Task directions:
The lines from the start of the data up to and including the one with "book: present [36,492,178,626]" should be returned exactly, and nothing else.

Supplied material:
-------

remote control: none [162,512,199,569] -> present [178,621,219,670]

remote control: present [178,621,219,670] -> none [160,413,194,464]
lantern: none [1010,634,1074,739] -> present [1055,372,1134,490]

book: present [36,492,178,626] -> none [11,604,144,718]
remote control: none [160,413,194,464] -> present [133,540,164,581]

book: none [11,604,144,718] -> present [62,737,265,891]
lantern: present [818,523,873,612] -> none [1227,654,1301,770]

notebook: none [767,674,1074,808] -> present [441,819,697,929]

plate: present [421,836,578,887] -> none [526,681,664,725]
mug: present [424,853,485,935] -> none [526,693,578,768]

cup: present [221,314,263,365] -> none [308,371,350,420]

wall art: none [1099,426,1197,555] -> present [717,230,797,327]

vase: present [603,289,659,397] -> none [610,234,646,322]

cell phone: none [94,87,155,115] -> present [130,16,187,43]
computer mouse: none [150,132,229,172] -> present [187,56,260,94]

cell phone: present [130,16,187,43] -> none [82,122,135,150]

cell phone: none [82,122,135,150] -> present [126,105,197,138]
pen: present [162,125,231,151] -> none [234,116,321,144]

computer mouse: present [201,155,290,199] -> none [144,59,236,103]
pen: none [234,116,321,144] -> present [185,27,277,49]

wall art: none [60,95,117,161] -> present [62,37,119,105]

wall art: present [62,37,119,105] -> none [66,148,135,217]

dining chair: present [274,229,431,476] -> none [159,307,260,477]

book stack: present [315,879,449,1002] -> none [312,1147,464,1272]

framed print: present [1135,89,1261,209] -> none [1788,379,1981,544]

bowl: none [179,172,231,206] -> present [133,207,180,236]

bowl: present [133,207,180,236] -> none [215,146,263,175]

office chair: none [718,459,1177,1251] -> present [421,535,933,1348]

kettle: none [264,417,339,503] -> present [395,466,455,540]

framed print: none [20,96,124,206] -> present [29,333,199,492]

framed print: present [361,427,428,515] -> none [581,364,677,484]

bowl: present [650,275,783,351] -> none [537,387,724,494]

-------

Finished exercise:
remote control: none [162,512,199,569] -> present [178,621,219,670]

remote control: present [178,621,219,670] -> none [160,413,194,464]
lantern: none [1010,634,1074,739] -> present [1055,372,1134,490]

book: present [36,492,178,626] -> none [11,604,144,718]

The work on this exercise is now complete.